--- Listed records ---

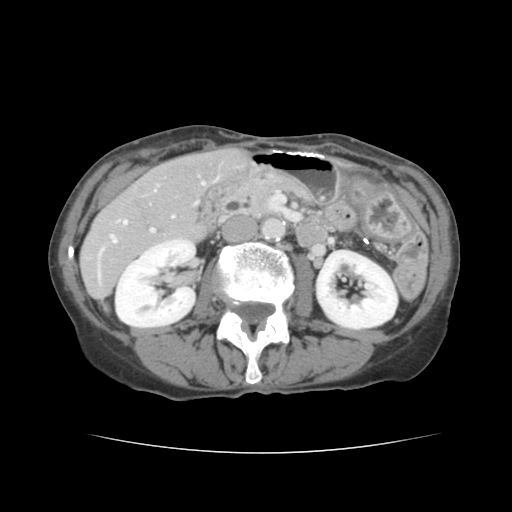
Contrast-enhanced abdominal CT, one axial slice; slice 55 of 136 in the series (ordered by position); 120 kVp; soft-tissue window (W 400 / L 40 HU); 2.5 mm slice thickness; 512 × 512 image matrix. From the clinical record (not read from this slice): patient: male, age 67 years at operation; diagnosis: colorectal cancer liver metastases, imaged before liver resection; multiple liver metastases: yes; largest metastasis: 3 cm; chemotherapy before resection: yes.
Structures marked on this image (outlined manually by an expert reader):
- hepatic veins: bounding box <111,182,205,243> (left, top, right, bottom; pixels)
- liver: <81,148,245,301>
- planned liver remnant (the part of the liver to remain after resection): <167,149,246,195>
- portal vein (with intrahepatic branches): <98,229,155,278>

---

Instructions to follow => Wherever an image appears, omit it; copy the rest of the records exactly.

Reply to the exercise =>
Contrast-enhanced abdominal CT, one axial slice; slice 55 of 136 in the series (ordered by position); 120 kVp; soft-tissue window (W 400 / L 40 HU); 2.5 mm slice thickness; 512 × 512 image matrix. From the clinical record (not read from this slice): patient: male, age 67 years at operation; diagnosis: colorectal cancer liver metastases, imaged before liver resection; multiple liver metastases: yes; largest metastasis: 3 cm; chemotherapy before resection: yes.
Structures marked on this image (outlined manually by an expert reader):
- hepatic veins: bounding box <111,182,205,243> (left, top, right, bottom; pixels)
- liver: <81,148,245,301>
- planned liver remnant (the part of the liver to remain after resection): <167,149,246,195>
- portal vein (with intrahepatic branches): <98,229,155,278>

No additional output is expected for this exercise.